In her book Every Last Kiss, Courtney Cole tells this story of the mythical Phoenix:

“But the Phoenix is not remarkable for its feathers or flames. It is most revered for its ability to climb from its own funeral pyre, from the very ashes of its old charred body, as a brand new life ready to live again once more. Life after life, it goes through this cycle. It absorbs human sorrow, only to rise from death to do it all again. It never wearies, it never tires. It never questions its fate. Some say that the Phoenix is real, that it exists somewhere out there in the mountains of Arabia, elusive and mysterious. Others say that the Phoenix is only a wish made by desperate humans to believe in the continuance of life.

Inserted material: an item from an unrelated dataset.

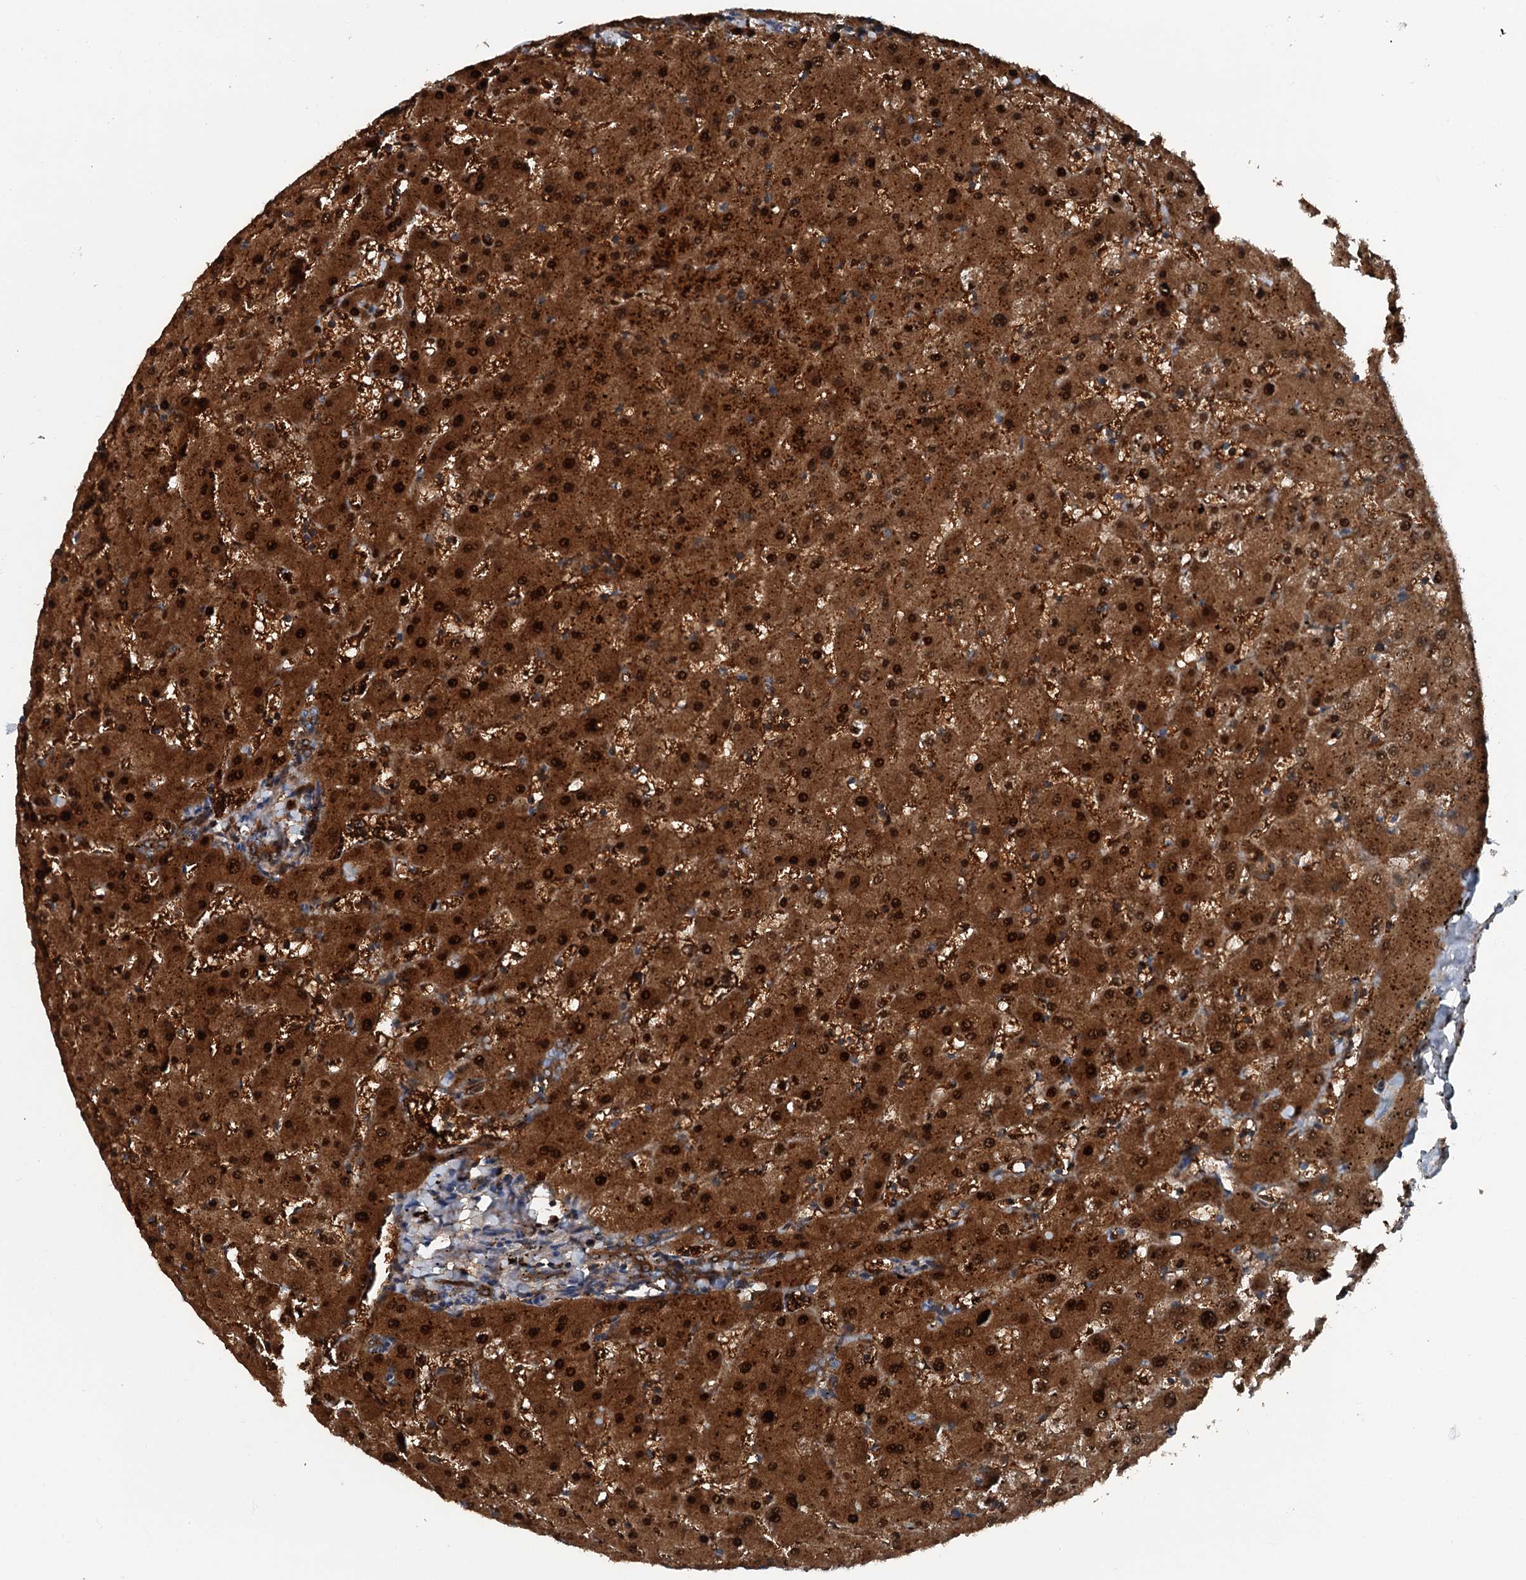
{"staining": {"intensity": "moderate", "quantity": "25%-75%", "location": "cytoplasmic/membranous"}, "tissue": "liver", "cell_type": "Cholangiocytes", "image_type": "normal", "snomed": [{"axis": "morphology", "description": "Normal tissue, NOS"}, {"axis": "topography", "description": "Liver"}], "caption": "High-power microscopy captured an IHC image of unremarkable liver, revealing moderate cytoplasmic/membranous positivity in approximately 25%-75% of cholangiocytes.", "gene": "PDSS1", "patient": {"sex": "female", "age": 63}}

But I know a secret.  We are the Phoenix.”

 

How many times have you gone through a time of transition feeling stuck in the darkness of unknowing? If you’re anything like me, that number is probably very close or equal to the number of times you’ve gone through a transition. There are several terms I use to describe this psychological place of in-between: the messy middle, liminal space, and the phoenix cauldron. These terms help me name the feeling of being uncertain about where my next step lies, especially when I’m in the midst of moving from one life stage or situation to another, and I’m not yet sure of what the new space will look like.

Right now I’m sitting right in the phoenix cauldron. I have some ideas about what is coming next, but the path is pretty murky as far as “what to do”, and I have gone through enough of these kinds of transitions to remember that trying to push something that isn’t ready to happen not only makes me feel anxious and cranky, it also doesn’t work out well. It is these times that ask me to rest in faith that the unfolding will happen over time and that my work is to stay centered so that I can say “yes” and “no” from my authentic self…not the ego-place that wants to look good by telling someone how much I’ve accomplished.

Eight months ago, I moved from the place I’d been living for 17 years. I’d raised my daughters there, and the youngest was moving on to college. The oldest had been in college for 2 years. I was engaged to be married and had been planning my move for about 18 months. It was time to go. My heart was ready to live with my partner, and my sense of adventure was fully activated. I was ready!

And, even with all the preparation, with all the excitement of the new calling to me, with all my careful planning and conscious choice about ending my time in my former city with care and love, with all my self-talk of “I know I will have to rebuild my business over time.” and “I know I’ll have some days of feeling a bit lost.”…even with ALL that I am still experiencing times of frustration, confusion, anxiety, and discontent that things aren’t moving faster. I still don’t know how my work will unfold. I have bits and pieces of what I used to do, and I truly enjoy those parts.

Yet, I also have a very strong feeling that as I emerge from this time of rest and rebirthing (whenever that is), I will find that my work looks different from what it has been and different from what I imagined. This space of not-knowing is a gift. Time to reflect and review what I like, what I want, how I choose to show up in the world is vital to the process of becoming more authentic and bringing my full Self into the light. Even when I feel cranky and frustrated with the swirling of smoke in this phoenix cauldron, I know deep within that until I burn away all that I am not and release the parts that weighed me down..the absorption of “human sorrow” that Courtney Cole talks about in the passage above…I need to stay right where I am, be still, and listen to my inner voice for guidance.

Soon enough it will be time to rise again, to take on the mantle of service, and show the world my vibrant phoenix feathers as I step into the world to do the work I’m meant to do in this time. I’m excited to see this new version of me! For now, I’m going to practice yoga, clean the house, ask for help when I need it, listen to my heart, take a walk outside with my dog, pet my cat sitting on my lap, turn on some music and dance in the living room, write in my journal, talk to friends, kiss my wife and tell her how much I appreciate her, and wait as patiently as possible for the smoke to clear.